ピアノはとても良い響きになりましたが、声がその分軽くなってしまいました。
弾き語りは、ピアノ音楽中心にしないで、声の音楽を中心に、音楽作りをするほうが良いと思います。
要するに、テンポを歌声の発声に必要な間合いをきちっととることと、テンポをゆったり目にすることです。
そのことで、必要な声の重さが出来るでしょう。
この曲の魅力は、確かにピアノ伴奏の美しさがありますが、声の魅力がないと、やはり美しさが半減してしまいます。
その意味では、メロディラインの声の響きにしっかりとした芯があって、その芯のある響きがメロディを奏でている、という感じをしっかり作ってほしいのです。
ピアノのテンポやブレスの間合いは、そのために奉仕するというコンセプトで良いと考えます。

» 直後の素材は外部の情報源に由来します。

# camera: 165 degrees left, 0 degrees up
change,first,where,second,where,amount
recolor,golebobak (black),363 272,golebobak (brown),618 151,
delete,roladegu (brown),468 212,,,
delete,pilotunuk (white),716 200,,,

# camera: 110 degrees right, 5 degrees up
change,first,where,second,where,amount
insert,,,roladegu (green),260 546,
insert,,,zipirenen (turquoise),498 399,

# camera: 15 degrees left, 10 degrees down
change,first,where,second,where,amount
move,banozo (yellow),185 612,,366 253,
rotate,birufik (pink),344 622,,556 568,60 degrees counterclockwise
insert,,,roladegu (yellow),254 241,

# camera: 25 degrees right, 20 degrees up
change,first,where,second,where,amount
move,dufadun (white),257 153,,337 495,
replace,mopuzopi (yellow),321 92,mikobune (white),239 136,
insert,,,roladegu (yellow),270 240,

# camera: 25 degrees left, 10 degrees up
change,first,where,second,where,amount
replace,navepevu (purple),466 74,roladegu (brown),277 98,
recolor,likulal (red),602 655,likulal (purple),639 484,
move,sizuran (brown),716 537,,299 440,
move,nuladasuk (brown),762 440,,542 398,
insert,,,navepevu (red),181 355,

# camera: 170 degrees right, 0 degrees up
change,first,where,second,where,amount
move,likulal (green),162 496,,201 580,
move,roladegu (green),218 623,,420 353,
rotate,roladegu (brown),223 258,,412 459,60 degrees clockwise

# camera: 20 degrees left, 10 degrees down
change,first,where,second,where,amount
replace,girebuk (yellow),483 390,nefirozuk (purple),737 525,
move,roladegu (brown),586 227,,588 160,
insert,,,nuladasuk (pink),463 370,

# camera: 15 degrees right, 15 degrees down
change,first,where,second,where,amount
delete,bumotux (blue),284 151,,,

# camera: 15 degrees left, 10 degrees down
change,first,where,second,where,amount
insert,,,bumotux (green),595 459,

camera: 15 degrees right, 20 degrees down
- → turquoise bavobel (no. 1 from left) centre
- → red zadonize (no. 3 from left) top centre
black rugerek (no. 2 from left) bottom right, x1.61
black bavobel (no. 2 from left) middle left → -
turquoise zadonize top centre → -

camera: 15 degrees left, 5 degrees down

そして、Il pleure dans mon coeur
これも、C’est l’extaseと同じく、声の線の響きを意識です。
抑制した表現=軽く出す、だけではなく、抑制した表現は音楽そのものが表現しているから、声という楽器は、最低限の響きがないと、音楽の骨格が表現できない、と考えるべきではないでしょうか?
楽器でもそうですが、Pというダイナミックを音で表す時、ピアノだったらどう弾くか?鍵盤をなでるみたいに弾くのか?最低限、ハンマーが弦を打ち下ろす、というアタックの意識は必要ではないか?
というような部分に置き換えてみると、理解してもらえると思います。
決して、声を出し過ぎて良い、という話ではありません。
最低限の楽器としての響を
ドビュッシーの最後は、これも初期のClair de lune
先日、伴奏合わせをしましたが、その時も前述のように声の課題を感じました。
何となく雰囲気で声を作らないで、きちっと声を出して歌うこと。
それはヴェルディの歌曲を歌うときも、この曲も根底にある基本としては同じこと、ということです。
べーとーヴェンを弾こうがドビュッシーを弾こうが、ピアノという楽器が変わるわけではないのと同じこと、同じ発想をしてください。
最後に椿姫を練習しました。
これは一か所だけ、高音の6点Cから低音に降りるカデンツの部分。
低音へのチェンジが難しい所です。あまり鳴らさないでピッチだけ確保して自然にディミニュエンドするほうが良いかな?と今は考えています。